'''
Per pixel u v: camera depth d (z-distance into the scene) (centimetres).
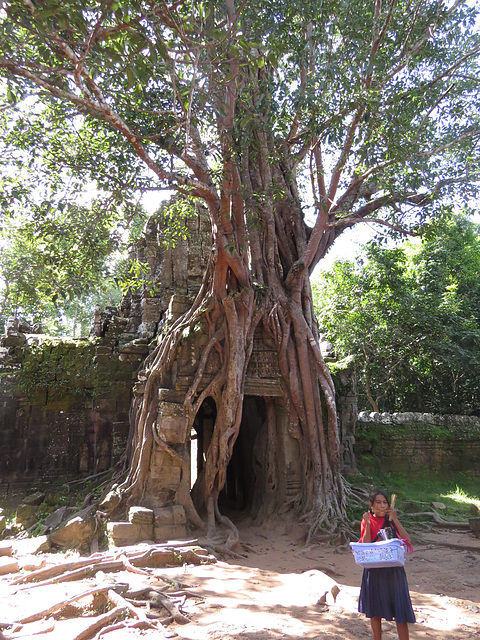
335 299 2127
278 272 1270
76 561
'''
'''
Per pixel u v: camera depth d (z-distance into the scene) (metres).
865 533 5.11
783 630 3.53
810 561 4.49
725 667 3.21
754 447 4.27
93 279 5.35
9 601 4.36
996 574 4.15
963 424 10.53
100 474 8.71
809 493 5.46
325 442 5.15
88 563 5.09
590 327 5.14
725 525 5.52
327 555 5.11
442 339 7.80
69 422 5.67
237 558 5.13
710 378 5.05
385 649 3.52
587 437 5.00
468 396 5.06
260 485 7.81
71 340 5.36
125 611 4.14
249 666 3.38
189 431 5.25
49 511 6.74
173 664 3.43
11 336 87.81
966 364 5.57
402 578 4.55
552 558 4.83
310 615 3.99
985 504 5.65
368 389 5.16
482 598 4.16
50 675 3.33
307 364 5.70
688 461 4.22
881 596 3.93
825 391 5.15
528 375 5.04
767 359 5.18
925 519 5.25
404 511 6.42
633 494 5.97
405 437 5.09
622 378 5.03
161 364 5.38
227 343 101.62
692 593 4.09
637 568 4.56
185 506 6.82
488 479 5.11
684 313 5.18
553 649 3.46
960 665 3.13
'''
Exercise objective - Across the entries above, find each line with the word "distance" and please copy it out.

Exercise result -
Per pixel u v: camera depth d (z-distance into the scene) (centimetres).
Per pixel u v: camera depth d (z-distance into the scene) (metres).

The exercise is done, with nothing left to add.